Litter Home Page

 Header image

Steve Spence

Visitor’s Book: Rendlesham Forest (a decomposition) by Peter Dent.

pub. Knives, Forks & Spoons Press   £6.00 (60 pages)

This is something of a departure for Peter Dent as his new collection takes as its starting point the Rendlesham Forest Incident, an apparent UFO sighting close to USA run airbases in Woodbridge/Bentwaters in Suffolk, late in 1980. Although this was a high-profile event (comparable to Roswell in the US) and there were a number of eye-witnesses to a spectrum of unusual phenomena the whole business still seems shrouded in mystery and the possibility of a cover-up related to cold war secrecy intentions on the part of the military. There has never been a satisfactory explanation of the ‘sightings’ as Dent’s ultimate prose section makes clear and there appears to have been a long term avoidance of the subject by ‘the authorities’ occasionally interrupted by vague statements which seem aimed at wiping the occasion from public consciousness. Whether Dent was present at this event or in any other way involved seems unclear but his position as outlined in the prose conclusion seems to be that those who saw what they saw – coloured flashing lights, high speed flying objects close to the ground, an unknown vehicle with ‘metallic like’ exterior, among other things – deserve some sort of objective explanation, if indeed there is one. Events like this, of course, provide fertile ground for all manner of conspiracy theories alongside the genuine questions which have been raised (and largely ignored) by those who were present on the three occasions.

Where does this leave us in relation to Peter Dent’s poetry? Well, leaving aside the possibility of his own involvement (I’ve no idea whether he was there or not) and his clear interest in seeing the case somehow resolved, it could be said that this is a perfect starting point for a writer whose poetry has at its centre the ‘investigation of the strange and puzzling business we call language’. In Dent’s literary world nothing is open to ‘easy access’ and readers who don’t enjoy the process of ‘puzzling over’ or exploring ambiguity, ‘complexity’, or that ‘difficult-to-nail-down aspect of language’ are unlikely to get much from his writing. The underlying question I suppose is one of ‘transparency’ – how clearly can we say what we have to say? and the conflict between language as an aspect of play (a game) and its general definition in terms of ‘delivery of information’ is perhaps central to his whole oeuvre. Dent seems to me a writer who writes primarily for himself, as a form of self-exploration, with no obvious regard for the reader except that he obviously hopes and perhaps expects that there will be some sort of relationship between his ‘words on the page’ and anyone who finds his material interesting or intriguing after an initial encounter. The questions involved in the ‘Rendlesham Forest Incident’ – those of the human reception of strange phenomena and how we are to interpret ‘the outside’ and organise our responses in terms of linguistic understanding – seem to be at the heart of his whole enterprise:


          The Rendlesham Cargo

               ‘I wouldn’t have seen it, if I hadn’t seen it through
               your eyes…’(unnamed observer)

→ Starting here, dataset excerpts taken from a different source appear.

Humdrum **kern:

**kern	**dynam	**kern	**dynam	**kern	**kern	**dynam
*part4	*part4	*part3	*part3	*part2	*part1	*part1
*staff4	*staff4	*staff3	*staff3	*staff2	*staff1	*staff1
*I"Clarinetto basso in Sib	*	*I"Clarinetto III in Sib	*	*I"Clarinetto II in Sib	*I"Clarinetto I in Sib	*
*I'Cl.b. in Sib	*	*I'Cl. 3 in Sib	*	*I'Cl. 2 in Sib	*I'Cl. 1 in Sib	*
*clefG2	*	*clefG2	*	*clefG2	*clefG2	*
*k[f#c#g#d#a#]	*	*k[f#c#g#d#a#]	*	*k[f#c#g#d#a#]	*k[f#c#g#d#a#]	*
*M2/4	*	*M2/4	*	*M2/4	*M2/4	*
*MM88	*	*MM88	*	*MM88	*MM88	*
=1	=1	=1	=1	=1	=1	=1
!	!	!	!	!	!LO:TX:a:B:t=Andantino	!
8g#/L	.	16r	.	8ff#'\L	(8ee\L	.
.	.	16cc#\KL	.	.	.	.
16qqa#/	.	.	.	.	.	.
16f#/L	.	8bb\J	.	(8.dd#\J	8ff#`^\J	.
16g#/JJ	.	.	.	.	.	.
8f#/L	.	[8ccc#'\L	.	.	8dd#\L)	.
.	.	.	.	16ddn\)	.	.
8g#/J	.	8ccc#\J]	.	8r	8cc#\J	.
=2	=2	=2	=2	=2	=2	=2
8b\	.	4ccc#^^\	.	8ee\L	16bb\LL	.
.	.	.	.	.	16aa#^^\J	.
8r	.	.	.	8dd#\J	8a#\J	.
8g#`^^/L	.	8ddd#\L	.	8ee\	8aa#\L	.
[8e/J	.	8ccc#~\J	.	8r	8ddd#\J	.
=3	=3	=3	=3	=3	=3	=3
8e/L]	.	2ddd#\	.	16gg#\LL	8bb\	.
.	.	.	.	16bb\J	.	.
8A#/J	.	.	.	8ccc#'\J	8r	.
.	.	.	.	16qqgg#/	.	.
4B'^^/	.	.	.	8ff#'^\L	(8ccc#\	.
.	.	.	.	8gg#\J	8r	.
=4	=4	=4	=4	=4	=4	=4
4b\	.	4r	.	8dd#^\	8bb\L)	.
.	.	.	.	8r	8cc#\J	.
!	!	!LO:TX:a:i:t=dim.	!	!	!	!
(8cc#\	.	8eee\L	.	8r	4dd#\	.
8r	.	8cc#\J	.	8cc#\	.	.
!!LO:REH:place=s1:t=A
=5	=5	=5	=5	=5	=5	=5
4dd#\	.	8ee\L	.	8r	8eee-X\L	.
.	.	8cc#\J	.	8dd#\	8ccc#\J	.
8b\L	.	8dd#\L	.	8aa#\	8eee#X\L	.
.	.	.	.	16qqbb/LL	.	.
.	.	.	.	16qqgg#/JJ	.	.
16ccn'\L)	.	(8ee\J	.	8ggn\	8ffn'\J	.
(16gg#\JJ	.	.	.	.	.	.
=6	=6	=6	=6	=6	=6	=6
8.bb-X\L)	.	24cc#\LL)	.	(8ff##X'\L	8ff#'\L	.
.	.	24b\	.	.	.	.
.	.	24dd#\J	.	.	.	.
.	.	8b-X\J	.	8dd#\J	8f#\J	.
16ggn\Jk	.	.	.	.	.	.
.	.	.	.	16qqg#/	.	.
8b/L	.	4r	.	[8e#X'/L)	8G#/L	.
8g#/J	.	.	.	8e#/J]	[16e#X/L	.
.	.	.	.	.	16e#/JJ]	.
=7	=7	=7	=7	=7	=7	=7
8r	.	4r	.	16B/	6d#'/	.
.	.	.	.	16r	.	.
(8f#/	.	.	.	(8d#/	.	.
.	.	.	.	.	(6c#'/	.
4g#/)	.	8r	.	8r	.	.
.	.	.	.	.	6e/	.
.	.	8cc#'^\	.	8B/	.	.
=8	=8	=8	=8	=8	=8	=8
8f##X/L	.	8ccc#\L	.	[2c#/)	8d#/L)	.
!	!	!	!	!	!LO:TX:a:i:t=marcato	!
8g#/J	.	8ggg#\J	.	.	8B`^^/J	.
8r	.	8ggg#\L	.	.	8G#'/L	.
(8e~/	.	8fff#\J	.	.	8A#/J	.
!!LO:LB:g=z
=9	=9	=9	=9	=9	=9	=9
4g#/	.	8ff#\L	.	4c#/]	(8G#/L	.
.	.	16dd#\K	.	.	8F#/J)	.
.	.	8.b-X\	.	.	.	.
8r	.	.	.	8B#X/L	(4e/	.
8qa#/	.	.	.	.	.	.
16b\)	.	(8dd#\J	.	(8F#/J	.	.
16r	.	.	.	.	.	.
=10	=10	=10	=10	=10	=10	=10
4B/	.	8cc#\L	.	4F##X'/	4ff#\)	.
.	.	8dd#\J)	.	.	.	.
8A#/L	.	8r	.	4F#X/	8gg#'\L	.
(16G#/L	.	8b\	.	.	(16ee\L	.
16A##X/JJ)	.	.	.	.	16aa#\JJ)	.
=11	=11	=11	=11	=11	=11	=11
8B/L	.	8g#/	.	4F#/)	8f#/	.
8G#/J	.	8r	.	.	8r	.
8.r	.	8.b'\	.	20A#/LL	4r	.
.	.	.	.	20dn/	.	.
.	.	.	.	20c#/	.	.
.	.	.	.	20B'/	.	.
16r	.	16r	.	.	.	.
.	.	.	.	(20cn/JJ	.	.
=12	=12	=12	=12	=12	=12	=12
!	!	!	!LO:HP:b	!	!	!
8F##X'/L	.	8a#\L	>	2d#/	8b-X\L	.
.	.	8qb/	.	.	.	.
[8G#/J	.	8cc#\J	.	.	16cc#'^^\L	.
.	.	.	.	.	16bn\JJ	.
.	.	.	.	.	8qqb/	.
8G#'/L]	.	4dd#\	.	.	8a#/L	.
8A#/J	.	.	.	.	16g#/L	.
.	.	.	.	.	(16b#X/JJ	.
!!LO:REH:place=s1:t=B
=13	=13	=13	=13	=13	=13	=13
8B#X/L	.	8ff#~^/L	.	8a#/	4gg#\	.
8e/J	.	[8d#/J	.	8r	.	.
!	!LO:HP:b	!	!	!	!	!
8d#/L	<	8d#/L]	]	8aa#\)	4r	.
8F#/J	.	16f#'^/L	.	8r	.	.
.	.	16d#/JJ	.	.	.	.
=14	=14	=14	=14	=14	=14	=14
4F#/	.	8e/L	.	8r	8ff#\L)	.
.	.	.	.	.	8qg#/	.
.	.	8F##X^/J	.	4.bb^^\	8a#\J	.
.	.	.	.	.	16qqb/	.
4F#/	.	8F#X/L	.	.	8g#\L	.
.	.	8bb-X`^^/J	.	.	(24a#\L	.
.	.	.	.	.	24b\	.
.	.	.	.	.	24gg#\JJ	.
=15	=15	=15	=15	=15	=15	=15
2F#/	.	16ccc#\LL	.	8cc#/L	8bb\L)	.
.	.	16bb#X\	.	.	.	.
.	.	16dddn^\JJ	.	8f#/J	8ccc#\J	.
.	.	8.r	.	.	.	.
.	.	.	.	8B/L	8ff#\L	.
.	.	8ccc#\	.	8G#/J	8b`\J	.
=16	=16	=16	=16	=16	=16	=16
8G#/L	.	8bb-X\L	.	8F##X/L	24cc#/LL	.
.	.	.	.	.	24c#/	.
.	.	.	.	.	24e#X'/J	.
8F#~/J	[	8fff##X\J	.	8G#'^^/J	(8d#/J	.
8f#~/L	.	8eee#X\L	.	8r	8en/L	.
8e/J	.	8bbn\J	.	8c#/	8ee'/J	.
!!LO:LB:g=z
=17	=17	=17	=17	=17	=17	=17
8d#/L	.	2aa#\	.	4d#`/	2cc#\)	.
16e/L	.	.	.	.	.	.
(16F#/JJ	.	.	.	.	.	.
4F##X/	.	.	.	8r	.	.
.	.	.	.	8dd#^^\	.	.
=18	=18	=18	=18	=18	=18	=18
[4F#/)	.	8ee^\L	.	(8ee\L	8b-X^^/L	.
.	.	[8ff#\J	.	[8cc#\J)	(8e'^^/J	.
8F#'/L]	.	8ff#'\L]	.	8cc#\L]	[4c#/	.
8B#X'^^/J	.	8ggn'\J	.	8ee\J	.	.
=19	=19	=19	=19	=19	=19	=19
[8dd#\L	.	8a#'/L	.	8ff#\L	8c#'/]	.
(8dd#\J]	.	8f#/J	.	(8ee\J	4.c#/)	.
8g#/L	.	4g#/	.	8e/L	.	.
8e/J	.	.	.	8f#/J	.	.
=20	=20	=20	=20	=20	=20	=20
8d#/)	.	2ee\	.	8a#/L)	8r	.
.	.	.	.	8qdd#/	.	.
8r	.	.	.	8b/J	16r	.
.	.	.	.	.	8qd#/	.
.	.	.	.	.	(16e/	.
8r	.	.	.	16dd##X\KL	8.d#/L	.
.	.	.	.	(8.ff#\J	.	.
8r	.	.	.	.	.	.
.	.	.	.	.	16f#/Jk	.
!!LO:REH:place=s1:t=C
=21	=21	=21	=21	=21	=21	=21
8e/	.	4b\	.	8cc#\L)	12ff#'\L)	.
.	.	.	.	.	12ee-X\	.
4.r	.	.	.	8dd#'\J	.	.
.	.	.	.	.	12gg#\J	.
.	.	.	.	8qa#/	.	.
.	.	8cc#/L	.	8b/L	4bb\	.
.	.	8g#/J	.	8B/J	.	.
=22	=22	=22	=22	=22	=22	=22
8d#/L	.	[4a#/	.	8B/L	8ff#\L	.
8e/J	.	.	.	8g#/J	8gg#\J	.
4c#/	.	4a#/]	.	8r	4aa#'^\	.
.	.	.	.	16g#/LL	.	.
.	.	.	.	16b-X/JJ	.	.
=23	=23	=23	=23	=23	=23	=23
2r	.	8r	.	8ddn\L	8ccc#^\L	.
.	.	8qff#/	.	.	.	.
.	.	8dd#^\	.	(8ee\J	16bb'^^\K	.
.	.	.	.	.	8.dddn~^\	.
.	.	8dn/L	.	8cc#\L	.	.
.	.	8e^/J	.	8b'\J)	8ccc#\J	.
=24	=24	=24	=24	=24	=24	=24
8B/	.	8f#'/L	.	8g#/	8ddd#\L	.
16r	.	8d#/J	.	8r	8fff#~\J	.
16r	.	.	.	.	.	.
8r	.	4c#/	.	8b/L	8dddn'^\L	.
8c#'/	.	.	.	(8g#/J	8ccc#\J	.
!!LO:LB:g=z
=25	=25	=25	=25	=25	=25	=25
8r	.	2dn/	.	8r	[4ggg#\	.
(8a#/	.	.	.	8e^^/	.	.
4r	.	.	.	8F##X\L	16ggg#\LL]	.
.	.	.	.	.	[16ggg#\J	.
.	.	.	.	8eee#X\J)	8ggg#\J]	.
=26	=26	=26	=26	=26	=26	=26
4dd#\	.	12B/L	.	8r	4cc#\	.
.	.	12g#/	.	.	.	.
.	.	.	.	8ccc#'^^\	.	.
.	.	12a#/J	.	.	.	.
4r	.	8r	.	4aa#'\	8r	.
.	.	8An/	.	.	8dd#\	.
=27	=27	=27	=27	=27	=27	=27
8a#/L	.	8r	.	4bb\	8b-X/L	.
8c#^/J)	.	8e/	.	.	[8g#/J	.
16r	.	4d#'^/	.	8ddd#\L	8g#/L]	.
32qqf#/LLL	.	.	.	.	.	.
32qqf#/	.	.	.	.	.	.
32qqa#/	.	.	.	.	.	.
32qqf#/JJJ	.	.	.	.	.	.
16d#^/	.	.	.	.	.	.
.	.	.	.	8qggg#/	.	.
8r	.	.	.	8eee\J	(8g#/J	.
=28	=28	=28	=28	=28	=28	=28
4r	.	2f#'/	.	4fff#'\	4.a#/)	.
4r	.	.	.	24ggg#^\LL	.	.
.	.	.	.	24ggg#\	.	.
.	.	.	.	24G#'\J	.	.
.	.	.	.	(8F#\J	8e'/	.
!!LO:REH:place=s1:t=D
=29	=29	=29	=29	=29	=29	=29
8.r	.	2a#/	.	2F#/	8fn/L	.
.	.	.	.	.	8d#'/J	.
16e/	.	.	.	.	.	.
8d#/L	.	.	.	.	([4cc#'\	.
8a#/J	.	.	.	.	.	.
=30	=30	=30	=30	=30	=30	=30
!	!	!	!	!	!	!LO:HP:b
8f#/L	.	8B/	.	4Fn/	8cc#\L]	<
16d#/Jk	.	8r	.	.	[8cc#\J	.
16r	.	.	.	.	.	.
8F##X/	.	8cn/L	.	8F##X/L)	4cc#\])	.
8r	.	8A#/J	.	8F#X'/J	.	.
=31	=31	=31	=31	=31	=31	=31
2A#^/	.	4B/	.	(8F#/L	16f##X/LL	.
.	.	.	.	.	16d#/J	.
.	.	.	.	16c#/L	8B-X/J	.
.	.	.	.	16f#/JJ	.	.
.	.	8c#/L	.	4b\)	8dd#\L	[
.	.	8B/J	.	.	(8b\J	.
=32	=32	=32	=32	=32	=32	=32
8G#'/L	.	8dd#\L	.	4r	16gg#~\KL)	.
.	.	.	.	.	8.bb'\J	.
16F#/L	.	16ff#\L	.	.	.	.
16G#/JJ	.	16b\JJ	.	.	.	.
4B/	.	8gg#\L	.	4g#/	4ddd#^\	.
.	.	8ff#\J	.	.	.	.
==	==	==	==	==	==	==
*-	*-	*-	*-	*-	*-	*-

          The flashing                                                   The hard-wired
               of sources                                                      regression

          The delocalised                                              The forest
               circumstance                                                 of clearings

          The cosmic                                                      The misconceptions
               reorderings                                                     of conflux

          The irresponsible                                             The deliria
               specifics                                                           of websites

          The interdictions                                              The Cold War
               of defence                                                         rictus

          The uninitialled                                                  The debris
               transcripts                                                          of falling  

          The roswellian                                                     The unresolvable
               interference                                                          depressions

          The tremblings                                                     The bright lights
               of analysis                                                            of other


This final poem, unusually ordered in two-column couplets could present a series of chapter headings for the entire collection. It could be that this short book represents a more concrete collision with the ‘real world’ than anything I’ve come across by Peter Dent before and it’s certainly a more ‘uncomfortable read’ than his previous work, at least in my view, and not for reasons that I think I’ve entirely put my finger on. I continue to be intrigued by his writing and it’s fascinating if slightly troubling to come across such a divergent manuscript as this.